Return the final string after the deletion. It can be shown that the answer will always be unique.

 

Example 1:

Input: s = "leeetcode"
Output: "leetcode"
Explanation:
Remove an 'e' from the first group of 'e's to create "leetcode".
No three consecutive characters are equal, so return "leetcode".

Example 2:

Input: s = "aaabaaaa"
Output: "aabaa"
Explanation:
Remove an 'a' from the first group of 'a's to create "aabaaaa".
Remove two 'a's from the second group of 'a's to create "aabaa".
No three consecutive characters are equal, so return "aabaa".

Example 3:

Input: s = "aab"
Output: "aab"
Explanation: No three consecutive characters are equal, so return "aab".

 

Constraints:

• 1 <= s.length <= 105
• s consists only of lowercase English letters.

Solutions

Solution 1: Simulation

We can iterate through the string \(s\) and use an array \(\textit{ans}\) to record the current answer.

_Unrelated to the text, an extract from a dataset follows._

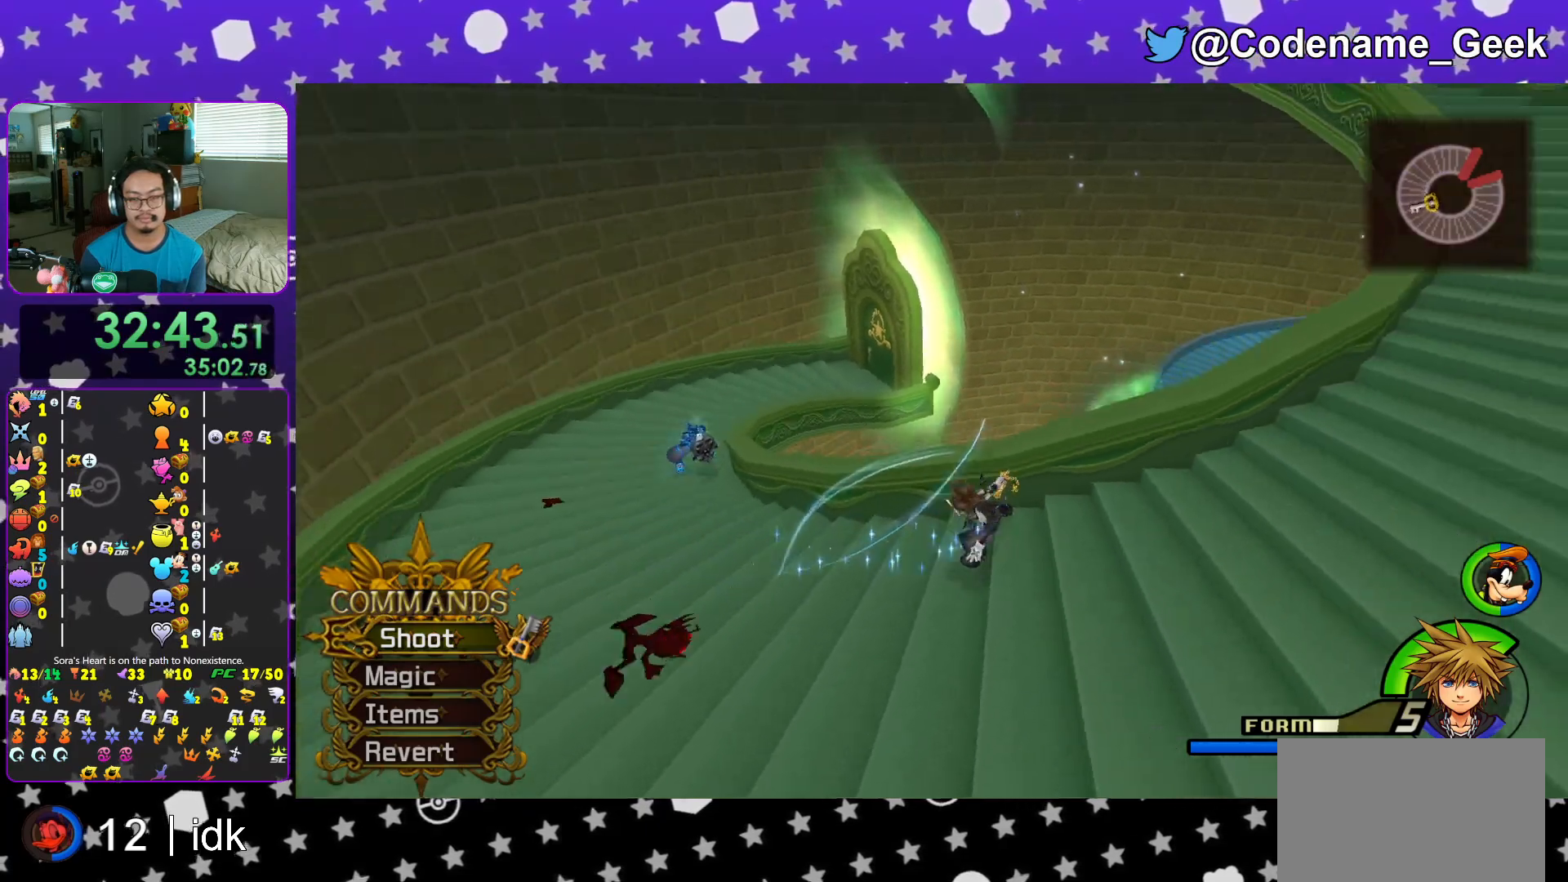
{"buttons": ["Y"], "left_stick": "up-left", "right_stick": "center", "events": [[100, "left_stick", "up-right"], [167, "Y", "down"], [200, "right_stick", "center"], [300, "Y", "up"], [351, "left_stick", "up"], [384, "Y", "down"], [467, "left_stick", "up-left"]]}
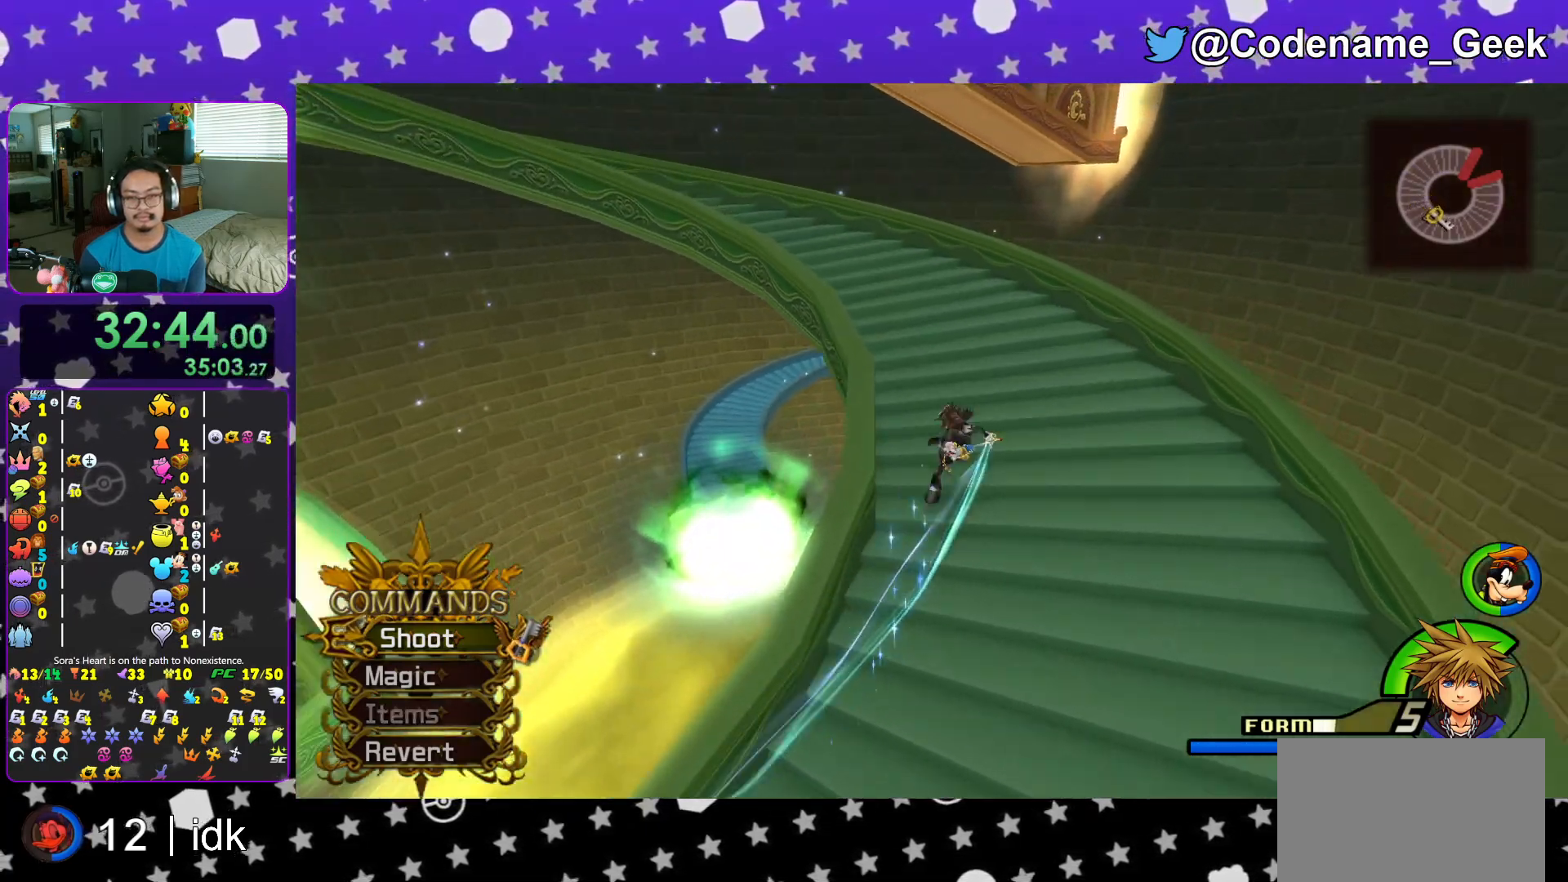
{"buttons": [], "left_stick": "up-left", "right_stick": "left", "events": [[33, "Y", "up"], [33, "right_stick", "left"]]}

For each character \(\textit{s[i]}\), if \(i < 2\) or \(s[i]\) is not equal to \(s[i - 1]\), or \(s[i]\) is not equal to \(s[i - 2]\), we add \(s[i]\) to \(\textit{ans}\).

Finally, we concatenate the characters in \(\textit{ans}\) to get the answer.

The time complexity is \(O(n)\), where \(n\) is the length of the string \(s\). Ignoring the space consumption of the answer, the space complexity is \(O(1)\).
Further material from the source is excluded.